The theory of the temporal contact rebus raises the issue of symptom tolerance. What can we accept of the client’s antisocial or hostile contact rebus in both inpatient and outpatient care? One conclusion we can draw from the theory is that we should avoid breaking contact with the client in the negative rebound and honor the contact contract that was entered into at the start.
If we discontinue our motivational efforts simply because we are unable to cope with the testing, it will confirm for the client, yet again, that no one cares about him, and leave him feeling betrayed and abandoned. The client will not receive enough life energy to enable him to continue the motivational process, and the demotivational process will recommence.
Since this will also give the client a non-contact rebus, this demotivational process will be maximal. On the other hand, if we can find a way to continue motivating him, it is important to do so as it will keep the client supplied with the life energy he needs to pursue the motivational process (Motivational Work, Part 1: Values and Theory, pages 536 – 548).
Insight into the demotivational and motivational processes gives the motivational worker a positive attitude towards his client’s destructiveness, which creates an opportunity for contact and thus confirms that the client’s motivation has become stronger. If the client is then to change, the motivational process must be able to accommodate the rebound polarity shifts. Similarly, the scope must be allowed for the rebounds of the demotivational process in order to keep opportunities open for connecting with the client.

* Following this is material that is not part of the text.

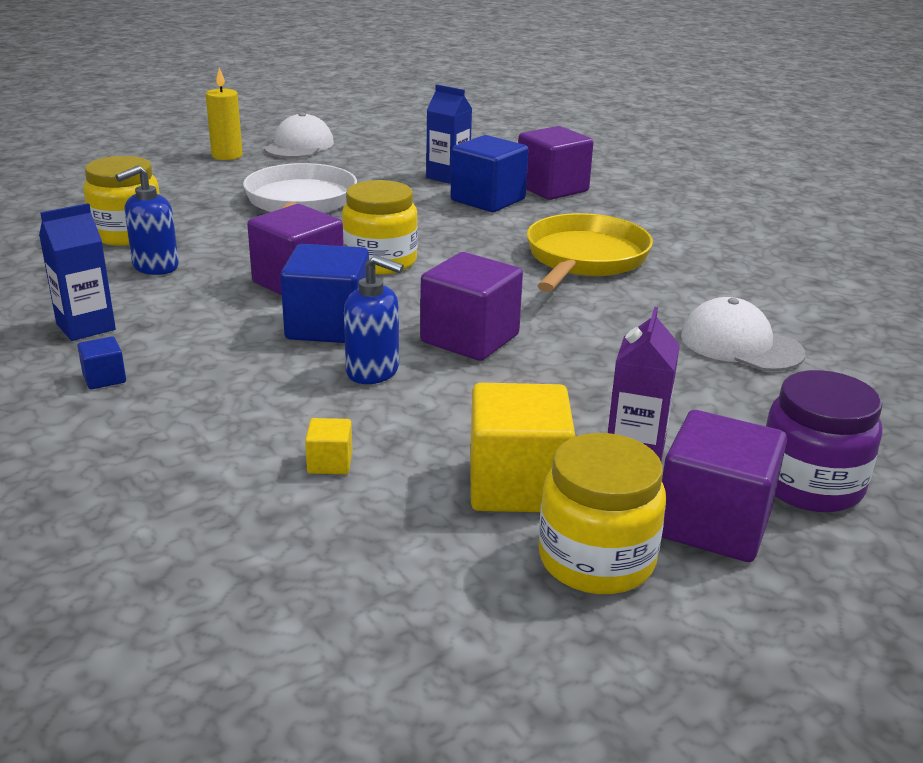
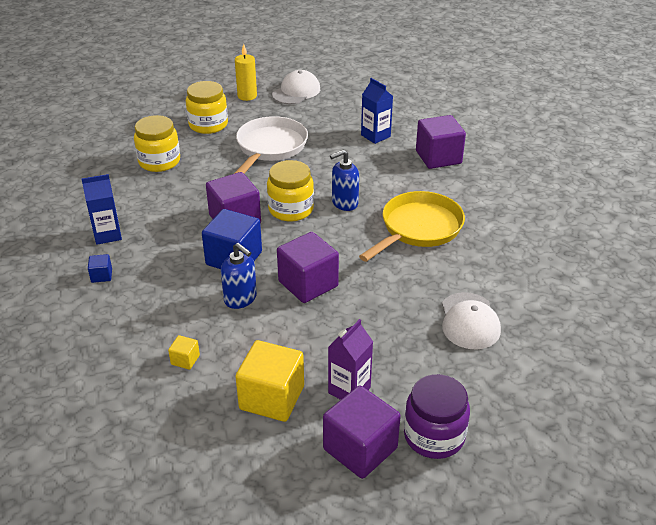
camera: 20 degrees right, 10 degrees up
blue soap dispenser [115,165,179,275] -> blue soap dispenser moved to [330,150,359,211]
blue cube [451,135,528,212] -> none
yellow jar [538,433,666,594] -> yellow jar moved to [186,81,228,134]
white cap [681,297,805,371] -> white cap turned 150 degrees counterclockwise [442,292,501,350]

Clients who, behaviourally, display no polarity shifts in their rebounds but who seem to change increasingly positively in the absence of negative rebounds (i.e. appear capable of looking after themselves) are a problem for the motivational worker. Such a client is using compliance tests in a prolonged positive rebound and has “put a lid on” his conflict-related emotions. The negative emotions thus mount up until they threaten to burst forth in a powerful explosion of hostility.
Case Study
Nils, 35, books himself into a treatment center to get help with his drinking problems. Nils stays at the center for the full nine months of the treatment and gradually improves. He raises his emotional problems during group therapy, where he is also helped to deal with his social problems. After a while, someone questions the authenticity of his addiction as he never seems to ‘crave’ a drink.
Shortly afterward he relapses and talks about how hard he has found it to resist his ‘craving’. When the nine months are up, he takes his leave of the other clients and the staff, who wish him luck in their belief that he has been an unusually ‘successful case’.
During his stint in the center, he attended an evening course, and this has given him a job to go to directly after his discharge. He has also met a woman, to whom he is engaged to be married. She is expecting their baby, and they soon, after some trials and tribulations, get a flat to move into.
Nils has also been working on his relationship with his mother, and they now get on much better. Now, a year after his discharge, he is sitting in his old local. He has started to drink more than he used to, has lost his job, his wife, and his home, and his relationship with his mother has deteriorated. Not only that, but he may only meet his son for brief supervised periods as the social services consider him unsuitable as a father.
Discussion
After his treatment, the client ends up back at square one. His change has been linear and devoid of rebounds, and in retrospect, we could say that he only superficially adapted to the center’s regimen with a positive rebound that remained unsolved.
The pressure within him gradually builds up until he finds himself unable to resist, and he feels compelled to ‘abuse away’ his concern. Nils does not receive enough life force from the staff and clients to enter a motivational process and remains in his demotivational process throughout his stay. Outwardly, he loses everything; inwardly, he has gained peace of mind and has eradicated his anxiety.
Nils tests the staff with his positive ‘compliant’ rebound. People only see the surface of the contact rebus and enable the demotivational process to continue. However, the commitment of the staff imbues him with extra life force, although only enough to retard, not reverse, the demotivational process.
The above case description is an example of how a superficial linear positive change only leads to an accumulation of emotions and anxiety, which must eventually be discharged. The client is still in his demotivational process and passes from the positive to the negative rebound. This is an example of self-destructiveness that in the end only harms the client himself.